*** Source material ***
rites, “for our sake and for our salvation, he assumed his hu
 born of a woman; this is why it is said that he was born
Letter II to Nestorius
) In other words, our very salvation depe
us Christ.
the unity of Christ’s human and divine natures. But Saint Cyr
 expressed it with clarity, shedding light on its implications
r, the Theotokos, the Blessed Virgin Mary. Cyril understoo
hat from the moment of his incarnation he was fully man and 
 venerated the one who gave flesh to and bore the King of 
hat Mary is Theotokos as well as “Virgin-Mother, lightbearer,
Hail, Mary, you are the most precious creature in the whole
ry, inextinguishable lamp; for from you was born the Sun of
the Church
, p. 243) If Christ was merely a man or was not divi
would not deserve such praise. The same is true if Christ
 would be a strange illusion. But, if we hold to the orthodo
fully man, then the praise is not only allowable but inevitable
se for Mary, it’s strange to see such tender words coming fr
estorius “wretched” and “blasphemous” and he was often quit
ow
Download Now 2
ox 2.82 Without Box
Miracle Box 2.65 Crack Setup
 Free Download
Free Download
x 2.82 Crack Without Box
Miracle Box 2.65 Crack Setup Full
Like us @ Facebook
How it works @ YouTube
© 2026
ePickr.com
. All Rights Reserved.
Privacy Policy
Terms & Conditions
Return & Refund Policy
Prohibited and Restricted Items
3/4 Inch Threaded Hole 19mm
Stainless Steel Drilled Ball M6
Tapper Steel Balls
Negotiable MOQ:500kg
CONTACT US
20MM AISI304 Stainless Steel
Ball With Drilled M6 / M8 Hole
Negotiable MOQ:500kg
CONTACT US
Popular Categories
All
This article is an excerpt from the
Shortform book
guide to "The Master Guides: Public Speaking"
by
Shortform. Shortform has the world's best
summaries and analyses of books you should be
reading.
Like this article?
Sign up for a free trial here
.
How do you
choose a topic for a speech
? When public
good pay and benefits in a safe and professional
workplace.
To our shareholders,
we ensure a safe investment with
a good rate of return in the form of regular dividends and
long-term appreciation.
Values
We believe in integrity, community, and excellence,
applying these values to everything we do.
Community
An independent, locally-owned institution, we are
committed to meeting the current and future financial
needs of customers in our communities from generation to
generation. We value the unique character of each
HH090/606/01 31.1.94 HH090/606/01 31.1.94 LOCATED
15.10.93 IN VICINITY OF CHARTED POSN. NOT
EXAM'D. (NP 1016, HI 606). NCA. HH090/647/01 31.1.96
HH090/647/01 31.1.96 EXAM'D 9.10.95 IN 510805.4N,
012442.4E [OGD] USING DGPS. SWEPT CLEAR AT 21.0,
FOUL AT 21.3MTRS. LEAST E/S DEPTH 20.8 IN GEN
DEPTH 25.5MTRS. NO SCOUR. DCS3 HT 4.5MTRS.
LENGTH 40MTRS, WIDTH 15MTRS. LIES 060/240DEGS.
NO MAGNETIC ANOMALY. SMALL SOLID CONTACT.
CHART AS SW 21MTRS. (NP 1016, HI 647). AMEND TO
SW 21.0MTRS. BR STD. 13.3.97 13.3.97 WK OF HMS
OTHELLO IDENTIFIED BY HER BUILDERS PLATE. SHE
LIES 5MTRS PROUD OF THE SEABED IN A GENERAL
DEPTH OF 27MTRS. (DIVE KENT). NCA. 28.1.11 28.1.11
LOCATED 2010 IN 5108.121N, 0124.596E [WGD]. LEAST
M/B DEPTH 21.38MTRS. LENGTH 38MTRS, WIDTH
***
## Task to carry out
Print out the whole listing exactly as it appears.

## The completed task
rites, “for our sake and for our salvation, he assumed his hu
 born of a woman; this is why it is said that he was born
Letter II to Nestorius
) In other words, our very salvation depe
us Christ.
the unity of Christ’s human and divine natures. But Saint Cyr
 expressed it with clarity, shedding light on its implications
r, the Theotokos, the Blessed Virgin Mary. Cyril understoo
hat from the moment of his incarnation he was fully man and 
 venerated the one who gave flesh to and bore the King of 
hat Mary is Theotokos as well as “Virgin-Mother, lightbearer,
Hail, Mary, you are the most precious creature in the whole
ry, inextinguishable lamp; for from you was born the Sun of
the Church
, p. 243) If Christ was merely a man or was not divi
would not deserve such praise. The same is true if Christ
 would be a strange illusion. But, if we hold to the orthodo
fully man, then the praise is not only allowable but inevitable
se for Mary, it’s strange to see such tender words coming fr
estorius “wretched” and “blasphemous” and he was often quit
ow
Download Now 2
ox 2.82 Without Box
Miracle Box 2.65 Crack Setup
 Free Download
Free Download
x 2.82 Crack Without Box
Miracle Box 2.65 Crack Setup Full
Like us @ Facebook
How it works @ YouTube
© 2026
ePickr.com
. All Rights Reserved.
Privacy Policy
Terms & Conditions
Return & Refund Policy
Prohibited and Restricted Items
3/4 Inch Threaded Hole 19mm
Stainless Steel Drilled Ball M6
Tapper Steel Balls
Negotiable MOQ:500kg
CONTACT US
20MM AISI304 Stainless Steel
Ball With Drilled M6 / M8 Hole
Negotiable MOQ:500kg
CONTACT US
Popular Categories
All
This article is an excerpt from the
Shortform book
guide to "The Master Guides: Public Speaking"
by
Shortform. Shortform has the world's best
summaries and analyses of books you should be
reading.
Like this article?
Sign up for a free trial here
.
How do you
choose a topic for a speech
? When public
good pay and benefits in a safe and professional
workplace.
To our shareholders,
we ensure a safe investment with
a good rate of return in the form of regular dividends and
long-term appreciation.
Values
We believe in integrity, community, and excellence,
applying these values to everything we do.
Community
An independent, locally-owned institution, we are
committed to meeting the current and future financial
needs of customers in our communities from generation to
generation. We value the unique character of each
HH090/606/01 31.1.94 HH090/606/01 31.1.94 LOCATED
15.10.93 IN VICINITY OF CHARTED POSN. NOT
EXAM'D. (NP 1016, HI 606). NCA. HH090/647/01 31.1.96
HH090/647/01 31.1.96 EXAM'D 9.10.95 IN 510805.4N,
012442.4E [OGD] USING DGPS. SWEPT CLEAR AT 21.0,
FOUL AT 21.3MTRS. LEAST E/S DEPTH 20.8 IN GEN
DEPTH 25.5MTRS. NO SCOUR. DCS3 HT 4.5MTRS.
LENGTH 40MTRS, WIDTH 15MTRS. LIES 060/240DEGS.
NO MAGNETIC ANOMALY. SMALL SOLID CONTACT.
CHART AS SW 21MTRS. (NP 1016, HI 647). AMEND TO
SW 21.0MTRS. BR STD. 13.3.97 13.3.97 WK OF HMS
OTHELLO IDENTIFIED BY HER BUILDERS PLATE. SHE
LIES 5MTRS PROUD OF THE SEABED IN A GENERAL
DEPTH OF 27MTRS. (DIVE KENT). NCA. 28.1.11 28.1.11
LOCATED 2010 IN 5108.121N, 0124.596E [WGD]. LEAST
M/B DEPTH 21.38MTRS. LENGTH 38MTRS, WIDTH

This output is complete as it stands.